In the data below, find every line with the word "העצמית" and copy it out.

(Dataset records)
________________________________________
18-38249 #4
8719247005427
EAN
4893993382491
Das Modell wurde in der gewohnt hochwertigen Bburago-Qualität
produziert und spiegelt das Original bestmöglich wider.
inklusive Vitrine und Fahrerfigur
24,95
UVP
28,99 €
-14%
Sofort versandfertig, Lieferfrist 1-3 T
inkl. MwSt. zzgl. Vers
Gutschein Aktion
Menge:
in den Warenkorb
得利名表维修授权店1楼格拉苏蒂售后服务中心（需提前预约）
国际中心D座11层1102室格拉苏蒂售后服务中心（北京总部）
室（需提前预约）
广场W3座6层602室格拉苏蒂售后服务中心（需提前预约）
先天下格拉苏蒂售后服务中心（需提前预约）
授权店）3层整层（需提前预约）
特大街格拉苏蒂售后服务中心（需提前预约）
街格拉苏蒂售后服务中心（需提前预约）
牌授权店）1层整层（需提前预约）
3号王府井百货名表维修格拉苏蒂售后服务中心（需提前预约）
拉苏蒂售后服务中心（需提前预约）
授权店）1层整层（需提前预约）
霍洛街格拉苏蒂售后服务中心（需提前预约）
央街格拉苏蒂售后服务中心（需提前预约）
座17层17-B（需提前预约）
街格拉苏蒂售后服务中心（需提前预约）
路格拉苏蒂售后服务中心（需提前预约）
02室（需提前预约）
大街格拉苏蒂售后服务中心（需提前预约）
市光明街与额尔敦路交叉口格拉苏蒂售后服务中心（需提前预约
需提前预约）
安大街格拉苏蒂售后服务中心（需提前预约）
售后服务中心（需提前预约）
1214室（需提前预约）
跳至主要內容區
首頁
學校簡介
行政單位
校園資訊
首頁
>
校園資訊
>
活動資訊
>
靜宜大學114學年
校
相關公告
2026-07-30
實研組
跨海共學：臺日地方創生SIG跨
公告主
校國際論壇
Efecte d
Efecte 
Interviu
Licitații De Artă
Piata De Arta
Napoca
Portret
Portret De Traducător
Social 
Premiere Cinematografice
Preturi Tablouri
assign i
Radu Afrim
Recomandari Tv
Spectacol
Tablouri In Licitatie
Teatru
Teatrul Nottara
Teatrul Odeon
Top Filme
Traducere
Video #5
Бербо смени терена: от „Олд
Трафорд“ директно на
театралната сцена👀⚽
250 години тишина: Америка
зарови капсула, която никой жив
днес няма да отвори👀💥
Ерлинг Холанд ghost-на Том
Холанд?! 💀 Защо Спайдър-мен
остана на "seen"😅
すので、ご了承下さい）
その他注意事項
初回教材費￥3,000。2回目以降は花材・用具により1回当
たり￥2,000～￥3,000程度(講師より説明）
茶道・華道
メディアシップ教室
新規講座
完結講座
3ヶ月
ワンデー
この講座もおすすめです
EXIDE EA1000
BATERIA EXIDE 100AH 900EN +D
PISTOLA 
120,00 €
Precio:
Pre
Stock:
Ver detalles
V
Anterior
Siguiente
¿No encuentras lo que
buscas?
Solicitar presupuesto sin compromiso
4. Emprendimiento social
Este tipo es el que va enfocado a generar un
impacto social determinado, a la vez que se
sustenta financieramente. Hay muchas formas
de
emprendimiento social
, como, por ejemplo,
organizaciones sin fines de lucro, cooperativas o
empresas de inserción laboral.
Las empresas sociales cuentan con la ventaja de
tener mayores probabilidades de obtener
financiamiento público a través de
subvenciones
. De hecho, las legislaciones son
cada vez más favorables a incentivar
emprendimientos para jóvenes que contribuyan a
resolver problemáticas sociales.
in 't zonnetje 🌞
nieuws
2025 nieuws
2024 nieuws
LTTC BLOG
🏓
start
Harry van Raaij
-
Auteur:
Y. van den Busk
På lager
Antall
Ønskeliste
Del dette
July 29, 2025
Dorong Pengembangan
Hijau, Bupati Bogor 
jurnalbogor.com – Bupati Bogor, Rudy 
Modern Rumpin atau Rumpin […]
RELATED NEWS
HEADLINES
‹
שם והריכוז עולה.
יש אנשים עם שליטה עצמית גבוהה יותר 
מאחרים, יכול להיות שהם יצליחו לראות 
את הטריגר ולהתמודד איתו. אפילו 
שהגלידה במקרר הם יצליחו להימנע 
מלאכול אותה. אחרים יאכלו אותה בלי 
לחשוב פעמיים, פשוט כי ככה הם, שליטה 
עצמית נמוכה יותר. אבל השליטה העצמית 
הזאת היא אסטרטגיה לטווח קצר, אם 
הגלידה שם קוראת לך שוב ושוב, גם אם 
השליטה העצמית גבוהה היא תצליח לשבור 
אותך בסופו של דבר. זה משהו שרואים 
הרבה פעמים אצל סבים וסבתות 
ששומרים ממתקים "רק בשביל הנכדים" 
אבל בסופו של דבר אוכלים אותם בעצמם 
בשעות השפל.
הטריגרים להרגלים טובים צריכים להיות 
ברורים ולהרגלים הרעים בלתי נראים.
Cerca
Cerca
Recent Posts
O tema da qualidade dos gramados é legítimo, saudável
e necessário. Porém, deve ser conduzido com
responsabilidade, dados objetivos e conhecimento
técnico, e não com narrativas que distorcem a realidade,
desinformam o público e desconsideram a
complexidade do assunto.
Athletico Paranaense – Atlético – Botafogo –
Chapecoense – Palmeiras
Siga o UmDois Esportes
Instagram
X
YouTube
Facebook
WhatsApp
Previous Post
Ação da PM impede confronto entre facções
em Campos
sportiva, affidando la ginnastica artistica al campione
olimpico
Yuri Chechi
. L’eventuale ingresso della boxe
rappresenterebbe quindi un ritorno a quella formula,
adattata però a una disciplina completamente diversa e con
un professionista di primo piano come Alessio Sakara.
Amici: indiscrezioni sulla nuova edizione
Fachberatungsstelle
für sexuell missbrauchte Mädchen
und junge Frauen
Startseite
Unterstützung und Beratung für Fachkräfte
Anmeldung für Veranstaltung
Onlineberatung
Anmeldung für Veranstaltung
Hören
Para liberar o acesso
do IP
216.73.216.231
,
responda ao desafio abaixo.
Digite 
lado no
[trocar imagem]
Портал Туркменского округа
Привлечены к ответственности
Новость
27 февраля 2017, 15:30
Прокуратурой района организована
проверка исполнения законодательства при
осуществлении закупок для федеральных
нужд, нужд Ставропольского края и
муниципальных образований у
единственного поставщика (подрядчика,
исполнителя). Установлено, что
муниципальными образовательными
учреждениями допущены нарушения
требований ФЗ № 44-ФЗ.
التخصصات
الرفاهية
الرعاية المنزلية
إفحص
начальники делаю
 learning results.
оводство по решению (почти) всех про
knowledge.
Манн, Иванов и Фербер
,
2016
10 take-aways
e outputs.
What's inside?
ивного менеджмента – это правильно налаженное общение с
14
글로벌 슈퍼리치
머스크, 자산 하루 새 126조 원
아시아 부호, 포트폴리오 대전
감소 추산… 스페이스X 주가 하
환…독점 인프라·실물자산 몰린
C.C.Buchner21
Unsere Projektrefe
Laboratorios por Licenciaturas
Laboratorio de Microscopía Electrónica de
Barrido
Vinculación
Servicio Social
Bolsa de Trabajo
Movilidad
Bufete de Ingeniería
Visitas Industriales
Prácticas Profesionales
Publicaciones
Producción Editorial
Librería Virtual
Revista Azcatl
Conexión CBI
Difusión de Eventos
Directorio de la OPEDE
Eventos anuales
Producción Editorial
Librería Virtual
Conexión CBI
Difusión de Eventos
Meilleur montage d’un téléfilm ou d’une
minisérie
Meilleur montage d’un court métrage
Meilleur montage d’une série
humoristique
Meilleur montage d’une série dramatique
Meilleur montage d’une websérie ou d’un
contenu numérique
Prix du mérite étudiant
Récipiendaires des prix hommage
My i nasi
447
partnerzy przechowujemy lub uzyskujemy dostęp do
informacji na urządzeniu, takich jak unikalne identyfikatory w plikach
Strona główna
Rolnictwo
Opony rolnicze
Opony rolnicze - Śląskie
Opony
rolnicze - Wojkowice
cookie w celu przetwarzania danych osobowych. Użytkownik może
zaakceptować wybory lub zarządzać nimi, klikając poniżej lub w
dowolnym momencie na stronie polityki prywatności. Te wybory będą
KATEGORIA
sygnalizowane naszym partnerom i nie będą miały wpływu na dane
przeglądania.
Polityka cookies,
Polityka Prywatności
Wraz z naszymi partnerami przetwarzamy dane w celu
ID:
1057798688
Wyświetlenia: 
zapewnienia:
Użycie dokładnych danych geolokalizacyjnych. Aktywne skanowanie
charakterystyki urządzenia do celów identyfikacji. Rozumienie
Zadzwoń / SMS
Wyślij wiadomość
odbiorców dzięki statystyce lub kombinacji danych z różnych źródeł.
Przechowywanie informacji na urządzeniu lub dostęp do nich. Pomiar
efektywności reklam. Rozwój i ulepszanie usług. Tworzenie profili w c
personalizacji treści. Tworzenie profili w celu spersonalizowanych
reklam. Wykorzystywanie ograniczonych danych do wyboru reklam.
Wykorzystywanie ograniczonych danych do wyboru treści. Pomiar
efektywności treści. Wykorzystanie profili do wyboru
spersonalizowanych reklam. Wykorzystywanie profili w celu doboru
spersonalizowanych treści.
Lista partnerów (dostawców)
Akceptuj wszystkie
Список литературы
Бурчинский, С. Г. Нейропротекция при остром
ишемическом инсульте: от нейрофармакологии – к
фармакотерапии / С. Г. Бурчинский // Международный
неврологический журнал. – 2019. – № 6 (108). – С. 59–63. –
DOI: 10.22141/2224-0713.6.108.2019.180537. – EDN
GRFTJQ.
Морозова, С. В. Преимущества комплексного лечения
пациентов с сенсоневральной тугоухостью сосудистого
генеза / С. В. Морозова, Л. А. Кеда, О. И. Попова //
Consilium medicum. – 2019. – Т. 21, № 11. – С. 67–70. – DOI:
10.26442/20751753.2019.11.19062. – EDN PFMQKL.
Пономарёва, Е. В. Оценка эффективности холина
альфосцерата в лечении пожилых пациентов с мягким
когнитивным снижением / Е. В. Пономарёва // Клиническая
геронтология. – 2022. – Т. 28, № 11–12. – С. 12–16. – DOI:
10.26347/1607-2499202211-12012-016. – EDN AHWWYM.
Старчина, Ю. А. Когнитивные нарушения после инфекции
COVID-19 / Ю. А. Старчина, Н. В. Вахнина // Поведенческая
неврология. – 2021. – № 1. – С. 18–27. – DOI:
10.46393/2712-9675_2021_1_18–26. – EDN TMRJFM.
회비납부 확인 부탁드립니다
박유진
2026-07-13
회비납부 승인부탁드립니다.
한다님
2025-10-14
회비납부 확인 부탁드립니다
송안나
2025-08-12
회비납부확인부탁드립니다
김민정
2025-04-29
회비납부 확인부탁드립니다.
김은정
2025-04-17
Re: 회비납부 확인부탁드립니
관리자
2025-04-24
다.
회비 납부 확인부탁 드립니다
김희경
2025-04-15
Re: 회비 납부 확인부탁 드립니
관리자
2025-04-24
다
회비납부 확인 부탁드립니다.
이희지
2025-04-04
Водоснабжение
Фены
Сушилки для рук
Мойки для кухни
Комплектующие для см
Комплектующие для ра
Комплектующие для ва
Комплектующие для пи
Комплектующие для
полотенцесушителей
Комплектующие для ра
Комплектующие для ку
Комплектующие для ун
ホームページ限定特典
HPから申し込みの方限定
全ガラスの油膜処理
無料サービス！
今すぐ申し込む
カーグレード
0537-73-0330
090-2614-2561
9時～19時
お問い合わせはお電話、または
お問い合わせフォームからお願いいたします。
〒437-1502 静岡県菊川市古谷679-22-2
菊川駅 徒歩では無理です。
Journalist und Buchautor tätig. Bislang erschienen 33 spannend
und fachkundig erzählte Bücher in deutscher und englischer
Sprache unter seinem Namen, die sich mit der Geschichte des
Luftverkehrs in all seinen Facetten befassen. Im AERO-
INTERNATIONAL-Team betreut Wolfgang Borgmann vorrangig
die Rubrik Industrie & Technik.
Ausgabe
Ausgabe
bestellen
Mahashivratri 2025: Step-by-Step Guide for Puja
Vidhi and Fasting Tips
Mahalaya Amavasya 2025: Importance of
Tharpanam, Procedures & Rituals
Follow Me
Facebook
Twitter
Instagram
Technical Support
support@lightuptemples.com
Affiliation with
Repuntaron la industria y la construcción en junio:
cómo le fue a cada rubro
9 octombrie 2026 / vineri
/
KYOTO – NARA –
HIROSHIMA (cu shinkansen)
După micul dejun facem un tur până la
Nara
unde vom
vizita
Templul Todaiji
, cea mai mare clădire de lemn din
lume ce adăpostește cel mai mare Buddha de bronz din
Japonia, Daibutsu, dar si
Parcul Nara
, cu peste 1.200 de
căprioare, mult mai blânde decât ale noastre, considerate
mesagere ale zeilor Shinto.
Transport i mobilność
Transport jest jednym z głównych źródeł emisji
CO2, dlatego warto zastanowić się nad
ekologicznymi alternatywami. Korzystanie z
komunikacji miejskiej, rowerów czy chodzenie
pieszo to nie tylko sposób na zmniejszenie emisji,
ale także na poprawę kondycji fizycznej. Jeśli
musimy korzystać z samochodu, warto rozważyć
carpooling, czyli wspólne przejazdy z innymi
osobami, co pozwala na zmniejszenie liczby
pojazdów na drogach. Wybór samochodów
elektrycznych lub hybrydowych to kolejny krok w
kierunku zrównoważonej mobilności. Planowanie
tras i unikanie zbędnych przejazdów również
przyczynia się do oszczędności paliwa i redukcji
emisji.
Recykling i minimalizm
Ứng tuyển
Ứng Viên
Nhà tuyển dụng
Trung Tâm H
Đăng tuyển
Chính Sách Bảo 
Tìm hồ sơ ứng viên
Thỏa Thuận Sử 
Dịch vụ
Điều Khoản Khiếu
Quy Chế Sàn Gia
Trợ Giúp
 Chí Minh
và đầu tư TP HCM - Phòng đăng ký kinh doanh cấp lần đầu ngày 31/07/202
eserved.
________________________________________
- _SOLVED PROBLEM_:
עצמית נמוכה יותר. אבל השליטה העצמית 
השליטה העצמית גבוהה היא תצליח לשבור 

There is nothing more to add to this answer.